Date of this Version
2011 The Association for Research in Vision and Ophthalmology, Inc.
PURPOSE. To investigate the molecular mechanism for cytosolic phospholipase A2 (cPLA2) regulation and its association to platelet-derived growth factor (PDGF)-induced cell proliferation.
METHODS. cPLA2 was examined using human lens epithelial (HLE) B3 cells. Reactive oxygen species (ROS) generation induced by PDGF was analyzed by luminescence assay. Cell proliferation was measured by cell counting and by BrdU assay. Human cPLA2 gene was cloned via RT-PCR followed by sitedirected mutagenesis to construct HLE B3 cells expressing either inactive cPLA2 enzyme with S228A mutation (S228A), or cPLA2 truncated at the calcium-binding C2 domain (C2D). Activity of cPLA2 was measured by arachidonic acid (AA) release from cell membranes using [3H]-arachidonic acid prelabeled cells. The effect of intracellular calcium level on cPLA2 function was examined by treating cells with ionomycin (calcium influx), thapsgargin (endoplasmic reticulum [ER] calcium store release) or 1,2-bis(o-aminophenoxy)ethane-N,N,N,N-tetraacetic acid tetrakis (BAPTA; calcium chelator). Activation of extracellular signal–regulated kinases (ERK), JNK, p38, or Akt was detected by Western blot analysis using specific antibodies.

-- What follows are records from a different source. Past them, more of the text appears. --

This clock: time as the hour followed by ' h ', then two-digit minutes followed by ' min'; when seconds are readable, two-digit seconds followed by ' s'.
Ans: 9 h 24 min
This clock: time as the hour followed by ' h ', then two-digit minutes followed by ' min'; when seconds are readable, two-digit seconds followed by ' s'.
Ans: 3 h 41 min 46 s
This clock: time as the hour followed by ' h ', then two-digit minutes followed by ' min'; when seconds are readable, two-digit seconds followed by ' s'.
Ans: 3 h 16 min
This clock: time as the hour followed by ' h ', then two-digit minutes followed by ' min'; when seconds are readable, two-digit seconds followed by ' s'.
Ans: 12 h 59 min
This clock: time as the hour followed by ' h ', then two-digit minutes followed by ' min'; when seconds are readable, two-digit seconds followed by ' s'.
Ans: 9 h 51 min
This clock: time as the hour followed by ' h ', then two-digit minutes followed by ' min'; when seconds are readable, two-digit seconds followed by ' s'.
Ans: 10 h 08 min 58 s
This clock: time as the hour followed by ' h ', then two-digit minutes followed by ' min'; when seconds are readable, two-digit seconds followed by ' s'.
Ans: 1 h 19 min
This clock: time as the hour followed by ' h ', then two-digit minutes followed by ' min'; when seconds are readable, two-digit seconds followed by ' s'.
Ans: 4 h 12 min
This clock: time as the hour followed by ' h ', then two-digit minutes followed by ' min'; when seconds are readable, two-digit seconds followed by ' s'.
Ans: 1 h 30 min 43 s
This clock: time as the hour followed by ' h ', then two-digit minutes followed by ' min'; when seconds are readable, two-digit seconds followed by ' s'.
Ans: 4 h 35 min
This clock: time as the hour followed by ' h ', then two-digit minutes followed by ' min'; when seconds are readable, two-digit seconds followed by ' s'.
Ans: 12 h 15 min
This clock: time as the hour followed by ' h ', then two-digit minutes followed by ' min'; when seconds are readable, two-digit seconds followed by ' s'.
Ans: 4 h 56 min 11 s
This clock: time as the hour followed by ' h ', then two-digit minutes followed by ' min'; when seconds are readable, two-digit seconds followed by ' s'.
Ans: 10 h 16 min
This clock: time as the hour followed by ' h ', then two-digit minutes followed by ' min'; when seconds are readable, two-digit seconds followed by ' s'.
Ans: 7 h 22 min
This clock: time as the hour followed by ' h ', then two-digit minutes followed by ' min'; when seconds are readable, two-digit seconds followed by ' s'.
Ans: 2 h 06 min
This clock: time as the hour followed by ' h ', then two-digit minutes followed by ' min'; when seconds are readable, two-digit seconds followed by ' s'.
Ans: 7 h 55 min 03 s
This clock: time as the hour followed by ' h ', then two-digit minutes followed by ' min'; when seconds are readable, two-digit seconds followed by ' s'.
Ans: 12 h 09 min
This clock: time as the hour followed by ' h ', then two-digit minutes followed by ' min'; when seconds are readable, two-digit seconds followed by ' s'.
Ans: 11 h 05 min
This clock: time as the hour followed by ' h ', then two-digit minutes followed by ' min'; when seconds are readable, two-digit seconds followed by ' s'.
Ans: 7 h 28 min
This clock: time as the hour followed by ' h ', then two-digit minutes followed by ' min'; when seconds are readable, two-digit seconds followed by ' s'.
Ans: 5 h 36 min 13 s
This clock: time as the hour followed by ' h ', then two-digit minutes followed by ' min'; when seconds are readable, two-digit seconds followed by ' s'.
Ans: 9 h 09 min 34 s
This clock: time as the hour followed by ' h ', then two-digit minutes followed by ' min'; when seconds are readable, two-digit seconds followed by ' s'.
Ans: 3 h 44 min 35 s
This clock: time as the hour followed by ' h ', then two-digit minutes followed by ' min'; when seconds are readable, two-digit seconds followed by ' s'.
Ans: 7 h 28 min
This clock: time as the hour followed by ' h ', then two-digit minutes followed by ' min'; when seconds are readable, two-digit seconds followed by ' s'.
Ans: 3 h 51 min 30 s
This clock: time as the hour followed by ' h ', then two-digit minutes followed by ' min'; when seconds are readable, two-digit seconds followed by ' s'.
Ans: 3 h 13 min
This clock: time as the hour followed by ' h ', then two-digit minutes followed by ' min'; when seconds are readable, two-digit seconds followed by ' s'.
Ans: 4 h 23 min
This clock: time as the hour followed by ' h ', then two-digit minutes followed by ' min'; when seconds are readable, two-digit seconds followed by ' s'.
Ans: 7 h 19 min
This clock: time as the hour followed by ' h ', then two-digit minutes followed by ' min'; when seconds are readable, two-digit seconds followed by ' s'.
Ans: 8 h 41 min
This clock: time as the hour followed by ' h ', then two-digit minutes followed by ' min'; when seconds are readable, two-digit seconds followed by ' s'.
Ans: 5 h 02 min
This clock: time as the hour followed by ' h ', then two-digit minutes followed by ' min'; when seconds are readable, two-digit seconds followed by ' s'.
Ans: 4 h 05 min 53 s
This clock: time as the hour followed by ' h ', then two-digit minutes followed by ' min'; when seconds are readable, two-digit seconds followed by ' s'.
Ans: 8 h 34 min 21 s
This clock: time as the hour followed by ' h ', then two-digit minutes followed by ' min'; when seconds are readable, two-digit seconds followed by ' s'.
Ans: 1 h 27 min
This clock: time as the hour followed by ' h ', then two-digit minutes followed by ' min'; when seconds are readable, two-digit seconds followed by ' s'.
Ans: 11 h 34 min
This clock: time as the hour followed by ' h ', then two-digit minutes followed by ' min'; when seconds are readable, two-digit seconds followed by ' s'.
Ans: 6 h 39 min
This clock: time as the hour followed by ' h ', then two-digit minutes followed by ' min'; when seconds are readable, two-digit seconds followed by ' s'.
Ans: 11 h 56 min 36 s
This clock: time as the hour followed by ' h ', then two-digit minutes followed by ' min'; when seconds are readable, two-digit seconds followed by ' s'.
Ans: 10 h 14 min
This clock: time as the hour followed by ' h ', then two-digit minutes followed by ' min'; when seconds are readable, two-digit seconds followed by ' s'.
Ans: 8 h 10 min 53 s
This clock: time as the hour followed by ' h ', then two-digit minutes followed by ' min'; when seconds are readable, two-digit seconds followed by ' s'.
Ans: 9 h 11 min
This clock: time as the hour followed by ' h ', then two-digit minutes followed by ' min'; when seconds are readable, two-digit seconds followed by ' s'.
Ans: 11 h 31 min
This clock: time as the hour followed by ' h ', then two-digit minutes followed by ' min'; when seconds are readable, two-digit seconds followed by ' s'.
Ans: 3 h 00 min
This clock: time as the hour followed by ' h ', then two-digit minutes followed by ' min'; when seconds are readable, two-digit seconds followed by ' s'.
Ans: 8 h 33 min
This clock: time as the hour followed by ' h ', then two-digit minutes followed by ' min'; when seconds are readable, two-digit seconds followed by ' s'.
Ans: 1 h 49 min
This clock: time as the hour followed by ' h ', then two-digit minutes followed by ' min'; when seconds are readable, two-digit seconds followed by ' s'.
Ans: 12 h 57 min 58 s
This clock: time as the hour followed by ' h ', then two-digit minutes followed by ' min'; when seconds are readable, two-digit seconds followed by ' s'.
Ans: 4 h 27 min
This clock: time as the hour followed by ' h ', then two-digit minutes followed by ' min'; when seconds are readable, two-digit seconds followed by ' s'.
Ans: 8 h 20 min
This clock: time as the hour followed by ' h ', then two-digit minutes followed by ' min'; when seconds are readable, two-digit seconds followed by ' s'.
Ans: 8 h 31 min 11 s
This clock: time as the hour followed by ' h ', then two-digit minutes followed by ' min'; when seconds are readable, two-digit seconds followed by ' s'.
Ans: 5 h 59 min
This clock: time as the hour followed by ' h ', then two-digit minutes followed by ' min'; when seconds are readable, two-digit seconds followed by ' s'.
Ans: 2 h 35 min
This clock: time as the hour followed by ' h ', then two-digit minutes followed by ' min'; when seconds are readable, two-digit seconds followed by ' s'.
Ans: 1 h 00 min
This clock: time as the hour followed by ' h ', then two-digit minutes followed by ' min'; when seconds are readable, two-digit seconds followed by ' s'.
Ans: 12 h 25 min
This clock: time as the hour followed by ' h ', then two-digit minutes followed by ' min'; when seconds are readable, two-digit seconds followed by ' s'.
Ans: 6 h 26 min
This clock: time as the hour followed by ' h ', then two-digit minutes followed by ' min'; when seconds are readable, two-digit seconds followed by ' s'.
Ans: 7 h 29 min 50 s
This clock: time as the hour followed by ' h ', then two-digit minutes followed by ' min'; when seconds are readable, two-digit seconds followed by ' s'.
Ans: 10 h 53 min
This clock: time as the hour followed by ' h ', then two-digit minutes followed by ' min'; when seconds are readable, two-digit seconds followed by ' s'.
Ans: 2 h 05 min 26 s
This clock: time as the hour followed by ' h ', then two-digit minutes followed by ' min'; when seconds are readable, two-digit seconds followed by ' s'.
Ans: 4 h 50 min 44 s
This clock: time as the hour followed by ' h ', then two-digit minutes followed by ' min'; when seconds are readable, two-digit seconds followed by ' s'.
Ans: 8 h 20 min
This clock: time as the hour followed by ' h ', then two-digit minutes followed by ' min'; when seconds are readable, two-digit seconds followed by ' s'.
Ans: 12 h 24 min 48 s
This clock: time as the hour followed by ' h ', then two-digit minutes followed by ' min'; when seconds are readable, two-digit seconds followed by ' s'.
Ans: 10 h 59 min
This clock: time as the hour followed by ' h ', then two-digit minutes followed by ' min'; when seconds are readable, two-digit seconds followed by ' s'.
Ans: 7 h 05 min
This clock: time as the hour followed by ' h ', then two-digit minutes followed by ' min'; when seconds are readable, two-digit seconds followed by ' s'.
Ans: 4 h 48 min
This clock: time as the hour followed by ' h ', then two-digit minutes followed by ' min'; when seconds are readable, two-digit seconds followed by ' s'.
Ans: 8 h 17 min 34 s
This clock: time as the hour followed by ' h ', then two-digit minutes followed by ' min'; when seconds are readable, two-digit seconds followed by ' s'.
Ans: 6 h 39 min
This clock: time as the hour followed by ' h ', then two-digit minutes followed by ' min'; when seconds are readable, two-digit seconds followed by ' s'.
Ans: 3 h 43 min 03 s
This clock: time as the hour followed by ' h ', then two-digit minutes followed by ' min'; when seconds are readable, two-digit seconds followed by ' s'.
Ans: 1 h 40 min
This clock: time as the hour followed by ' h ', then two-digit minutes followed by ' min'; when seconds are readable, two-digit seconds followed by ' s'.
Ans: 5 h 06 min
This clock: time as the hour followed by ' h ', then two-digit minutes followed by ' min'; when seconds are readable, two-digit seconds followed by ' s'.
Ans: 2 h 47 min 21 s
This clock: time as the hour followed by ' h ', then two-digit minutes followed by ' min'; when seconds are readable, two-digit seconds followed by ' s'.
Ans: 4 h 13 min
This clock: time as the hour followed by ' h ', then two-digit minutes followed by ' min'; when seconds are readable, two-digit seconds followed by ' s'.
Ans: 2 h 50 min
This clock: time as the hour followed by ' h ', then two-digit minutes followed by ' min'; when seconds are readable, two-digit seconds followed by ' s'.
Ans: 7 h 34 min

RESULTS. S228A mutant showed suppressed PDGF-induced reactive oxygen species generation, ERK and JNK activation (no effect on p38 or Akt), and cell proliferation in comparison with the vector alone (Vec) control. Calcium-binding C2 domain cells lost the ability of membrane translocation and activation of cPLA2. PDGF cell signaling was calcium-dependent, and the calcium was supplied either from the external flux or endoplasmic reticulum store. However, enrichment of cellular calcium not only augmented PDGF function, but also demonstrated a cPLA2-dependent calcium-signaling cascade that led to cell proliferation.
CONCLUSIONS. cPLA2 is regulated by calcium mobilization and mitogen-activated protein kinases (MAPK) activation. Both PDGF mitogenic action and calcium signaling are cPLA2-dependent.